**Data to use:**

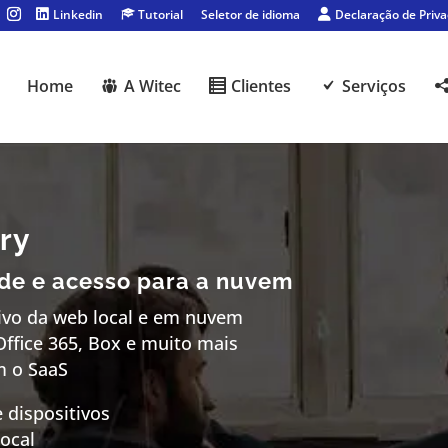
Linkedin
Tutorial
Seletor de idioma
Declaração de Priv
Home
A Witec
Clientes
Serviços
ory
de e acesso para a nuvem
tivo da web local e em nuvem
Office 365, Box e muito mais
m o SaaS
 dispositivos
local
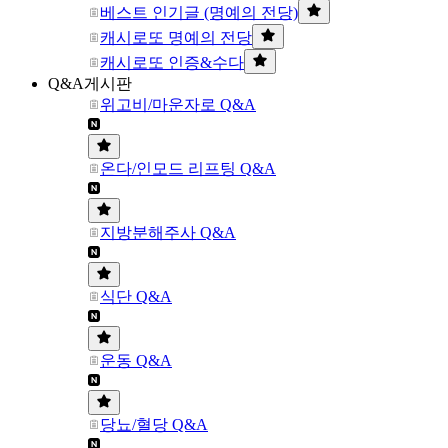
베스트 인기글 (명예의 전당)
캐시로또 명예의 전당
캐시로또 인증&수다
Q&A게시판
위고비/마운자로 Q&A
온다/인모드 리프팅 Q&A
지방분해주사 Q&A
식단 Q&A
운동 Q&A
당뇨/혈당 Q&A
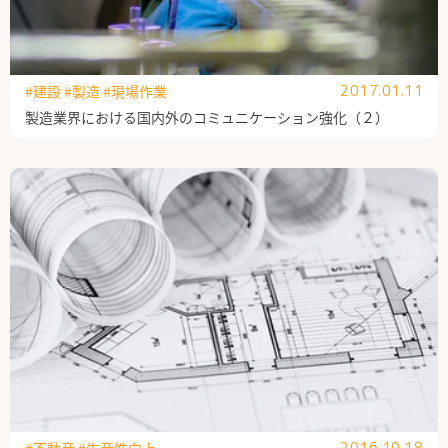
#建設
#製造
#現場作業
2017.01.11
製造業界における国内外のコミュニケーション強化（２）
#不動産
#生産性向上
2016.10.18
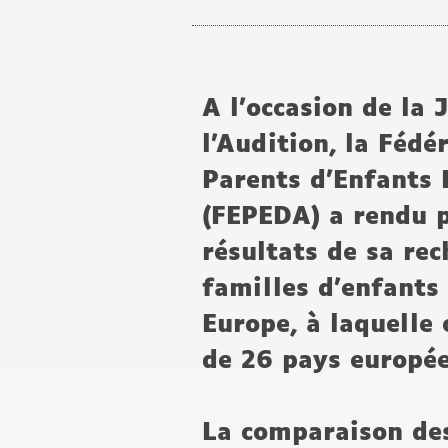
A l’occasion de la
l’Audition, la Féd
Parents d’Enfants 
(FEPEDA) a rendu p
résultats de sa rec
familles d’enfants
Europe, à laquelle 
de 26 pays europée
La comparaison des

**Exercise brief:**
Among the entries above, how many lines include "nuvem"? State the number and nothing else.

**Solution to this exercise:**
2